День становился все интереснее. Вот так пыхтишь, и желаешь, и ждешь, и страдаешь — и ровным счетом ничего не выходит, а тут вдруг начинается жизнь, правда, совсем не та, какую она себе представляла. Сперва поспорила с Аннабеллой, потом от нее сбежала и теперь скачет верхом. Вновь и вновь мысленно возвращаясь к этому спору, она попеременно ощущала то сожаление, то решимость. Томас Ронсли ее почти не отвлекал. Хотя намерения его были отныне совершенно прозрачны и бесспорны, он почему-то не предпринимал никаких усилий, чтобы ей понравиться. Не пытался ее обворожить, не откровенничал. Не было в нем ни свободы и легкости Чарльза Сеймура, ни глубокой, насыщенной сдержанности Теннисона. Он был буквален, прямолинеен и неловок. А его ухаживание (ведь, судя по всему, это было именно оно) казалось угрюмым и слишком уж настойчивым. И со всей очевидностью мучило его самого. Ибо было всерьез. В отличие от поэта и от аристократа, он трудился. И благодаря этому обогатился, но богатство висело у него на шее, хрупкое и совершенно отдельное, словно венок из листьев. Да он и олицетворял собою труд. Даже в звучании его имени было что-то этакое. Ронсли. Ронсли. Ханне не нравился протяжный первый слог. Что же он ей напоминает? Ровный. Полнокровный. Кровь. Ну да, кровь и плоть. Иначе говоря, мясо. И вместе с тем он превосходно одевается, а его вещи — перчатки, даже вот эти лошади — отличаются первозданной чистотой. Было небезынтересно, по крайней мере теоретически, представлять себе, что его жена будет точно так же экипирована, со всех сторон окутана богатством, что и к ней перейдут этот глянец, эта уверенность в собственном будущем и всеобщее признание.
В лесу становилось все темнее. Зима была уже не за горами. На черных опавших листьях, прибитых к земле проливными дождями, тут и там серебрился иней. Стволы деревьев потемнели от сырости. Вот сбоку мелькнули крючковатые, шумные и блестящие листья падуба. Ну и погода, просто засыпаешь на ходу. Вожжи поскрипывали, а когда лошади выдыхали клубы пара, во рту у них что-то позвякивало. Когда лошадь Ронсли извергла из себя кучку навоза, Ханна даже пожалела своего кавалера. Он явно смутился: уставился с одеревеневшей шеей в одну точку, будто бы сам оконфузился.

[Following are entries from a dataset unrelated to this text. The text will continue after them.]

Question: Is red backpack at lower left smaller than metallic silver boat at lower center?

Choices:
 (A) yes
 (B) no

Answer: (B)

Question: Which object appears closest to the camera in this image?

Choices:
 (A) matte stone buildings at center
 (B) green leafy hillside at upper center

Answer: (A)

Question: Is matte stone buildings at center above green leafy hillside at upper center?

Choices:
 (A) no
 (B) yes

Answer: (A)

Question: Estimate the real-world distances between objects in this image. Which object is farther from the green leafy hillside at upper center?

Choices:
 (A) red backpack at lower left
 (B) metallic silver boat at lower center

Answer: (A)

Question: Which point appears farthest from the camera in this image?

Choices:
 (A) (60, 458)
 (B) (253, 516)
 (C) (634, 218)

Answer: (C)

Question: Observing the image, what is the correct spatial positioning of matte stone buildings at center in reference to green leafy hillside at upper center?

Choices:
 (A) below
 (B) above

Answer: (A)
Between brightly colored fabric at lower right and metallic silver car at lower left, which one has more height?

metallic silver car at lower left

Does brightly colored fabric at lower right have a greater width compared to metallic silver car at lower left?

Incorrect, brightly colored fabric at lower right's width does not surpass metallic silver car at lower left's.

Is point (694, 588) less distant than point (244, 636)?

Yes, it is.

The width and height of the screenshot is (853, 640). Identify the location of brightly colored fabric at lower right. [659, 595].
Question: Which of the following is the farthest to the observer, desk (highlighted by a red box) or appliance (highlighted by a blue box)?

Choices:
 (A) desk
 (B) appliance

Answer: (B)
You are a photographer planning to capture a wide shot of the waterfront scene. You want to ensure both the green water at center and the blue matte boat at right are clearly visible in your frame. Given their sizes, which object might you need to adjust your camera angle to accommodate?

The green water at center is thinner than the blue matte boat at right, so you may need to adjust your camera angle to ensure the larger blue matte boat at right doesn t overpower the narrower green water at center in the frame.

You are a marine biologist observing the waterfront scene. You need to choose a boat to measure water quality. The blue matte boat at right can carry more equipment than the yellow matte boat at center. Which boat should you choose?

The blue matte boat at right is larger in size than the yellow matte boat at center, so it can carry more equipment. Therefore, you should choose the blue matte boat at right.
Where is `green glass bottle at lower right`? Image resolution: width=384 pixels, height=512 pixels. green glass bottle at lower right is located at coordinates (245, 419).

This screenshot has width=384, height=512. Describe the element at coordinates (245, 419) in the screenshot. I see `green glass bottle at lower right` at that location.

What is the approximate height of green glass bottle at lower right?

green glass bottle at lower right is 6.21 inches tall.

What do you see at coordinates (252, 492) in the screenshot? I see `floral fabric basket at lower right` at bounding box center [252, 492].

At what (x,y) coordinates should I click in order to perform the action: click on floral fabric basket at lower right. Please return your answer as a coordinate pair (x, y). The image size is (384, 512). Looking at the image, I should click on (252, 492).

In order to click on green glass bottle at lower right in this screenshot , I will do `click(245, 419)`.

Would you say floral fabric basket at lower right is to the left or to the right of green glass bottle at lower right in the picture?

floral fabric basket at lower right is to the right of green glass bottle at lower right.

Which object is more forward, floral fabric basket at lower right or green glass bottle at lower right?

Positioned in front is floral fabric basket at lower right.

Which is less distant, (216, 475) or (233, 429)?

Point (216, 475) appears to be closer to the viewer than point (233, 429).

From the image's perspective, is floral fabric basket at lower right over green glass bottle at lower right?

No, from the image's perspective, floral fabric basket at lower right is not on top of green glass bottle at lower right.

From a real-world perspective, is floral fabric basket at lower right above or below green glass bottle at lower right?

Безмолвие умиротворяло. До чего же приятно не разговаривать. Некоторое время спустя Ронсли произнес:
— Вы позволите кое-что вам показать?
— Разумеется. Очень интересно, — вежливо ответила она.
Они потрусили по тихим тропам, пока Томас Ронсли не отдал приказ остановиться. Он обернулся к ней с горящими глазами и прижал к губам палец. Хитроумная механика за сценой дня продолжала вершить свою работу, и теперь Ханну ждало новое, совершенно особое откровение. То, на что Ронсли указывал ей сквозь деревья и что явно вызывало у него восхищение, оказалось цыганским табором. Шипящий костер на сырых дровах, собаки, лошади и кибитки, свободная и преступная жизнь, от которой ей всегда наказывали держаться подальше. Им ничего не стоило украсть у нее что-нибудь. А то и ее самое. Наблюдая за ними с безопасного расстояния, чувствуя рядом надежное плечо Ронсли, она исполнилась дивного животворящего страха и удовольствия. И улыбнулась Ронсли, а он улыбнулся в ответ. Они поглядели еще немного, не спешиваясь, и тихо поскакали прочь.
Зима
Кресло епископа было само по себе как храм: высокая спинка, подголовник, выступающие вперед подлокотники с подсвечниками, чтобы читать при свечах, а сбоку — полочка для книг.
Кресло Мэтью Аллена, стоявшее напротив, на узорчатом коврике с другой стороны от камина, было хоть и не столь величественным, но все же глубоким и удобным. Тело все еще покачивалось, никак не могло избавиться от отголосков долгой дороги, от вагонной тряски, и успокоиться доктору тоже никак не удавалось. Вцепившись в подлокотники, он улыбнулся.
У епископа было доброе, благородное лицо, исполненное возвышенного и невозмутимого благочестия. Блеклые глаза глядели из глубоких глазниц, под длинным, словно бы перламутровым, носом с горбинкой — полные губы. Густые седые бачки аккуратно подстрижены. Вид у епископа был сытый и ухоженный. С потрескавшихся потемневших портретов его предшественников, которые Мэтью Аллен миновал, проходя по дворцу, смотрели из жестких воротничков куда как более суровые и аскетичные лица.